OGLE, William (1653-1718), of Causey Park, Hebburn, Northumb.

Published in The History of Parliament: the House of Commons 1660-1690, ed. B.D. Henning, 1983
Available from Boydell and Brewer



Family and Education

bap. 29 Sept. 1653, o.s. of James Ogle of Causey Park by Jane, da. and h. of Lancelot Ogle of Burradon, Earsdon. m. Elizabeth (d.1699), da. of William Strother of Fowberry, 2s. 5da. suc. fa. 1664.1

Offices Held

Ensign, regt. of Lord Ogle (Henry Cavendish ) 1673-4; lt. R. Dgns. Feb. 1685; capt. Earl of Arran’s Cuirassiers (4 Dgn. Gds.) June 1685-Dec. 1688.
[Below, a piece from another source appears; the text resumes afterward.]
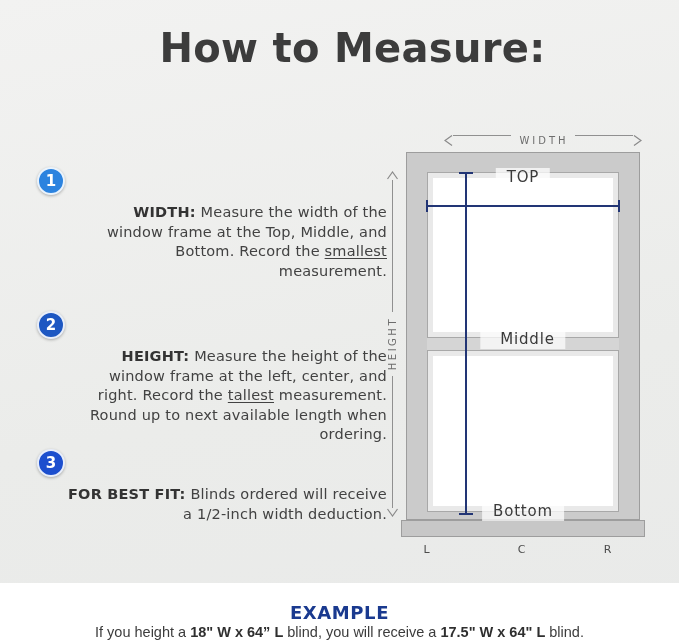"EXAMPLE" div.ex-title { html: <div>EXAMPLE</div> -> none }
J.p. Northumb. 1675-?89; commr. for assessment 1677-80, 1690, lt. of militia ft. by 1679, capt. 1680-?89; dep. lt. 1680-?89; common councilman, Berwick 1685-Oct. 1688.2


Ogle came from a widespread Northumberland family taking its name from a property which was already in its possession by the middle of the 12th century. Sir John Ogle represented the county in 1298, and the head of the family was summoned to the Lords in 1461; but the peerage was brought by an heiress to the Cavendishes in 1628. The Causey Park branch of the family derived from a younger son of the third lord. Ogle’s father was lieutenant-colonel to the first Lord Widdrington in the Civil War, and compounded at £324 for his delinquency in 1646. Ogle himself served under his cousin, Lord Ogle, in the third Dutch war. As a magistrate he was active in prosecuting dissenters. He attached himself to the faction headed by Ralph Widdrington on the county bench and initiated the proposal for assigning the ‘country keeping’ to the sheriff which caused so much dissension in 1682-3. With his father-in-law, he persuaded the Berwick corporation to surrender their charter, which he brought up to London in January 1685. He was rewarded at the request of his cousin (now Duke of Newcastle) with a commission in the Royal Dragoons, in which capacity he has to be distinguished from an infantry officer of the same name.3

Ogle was returned unopposed for the county to James II’s Parliament, in which his only committee was on the bill for rebuilding St. Paul’s. To the questions on the repeal of the Test Act and Penal Laws he replied: ‘Intending to stand for our county next Parliament, if chosen [I] will discharge my duty to the King and it, answerable to the principles I inherit from my loyal suffering father’. He was ordered to contest Northumberland accordingly, but he did not go to the poll in 1689, and passed the rest of his life in obscurity as a non-juror. He was buried at Hebburn on 15 Dec. 1718. None of his descendants sat in Parliament.4

Ref Volumes: 1660-1690

Author: Gillian Hampson


  • 1. W. P. Hedley, Northumb. Fams. ii. 161.
  • 2. Hodgson, Northumb. i. 306; Mems. of William Veitch, 71; CSP Dom. 1680-1, p. 127; 1685, p. 67; 1686-7, p. 231.
  • 3. Hedley, ii. 141; Cal. Comm. Comp. 1160; CSP Dom. 1680-1, p. 145; 1682, pp. 90, 91; Jan.-June 1683, pp. 72, 98; Spencer mss, Newcastle to Halifax, 14 Jan. 1685.
  • 4. CSP Dom. 1687-9, p. 273; Hedley, ii. 161.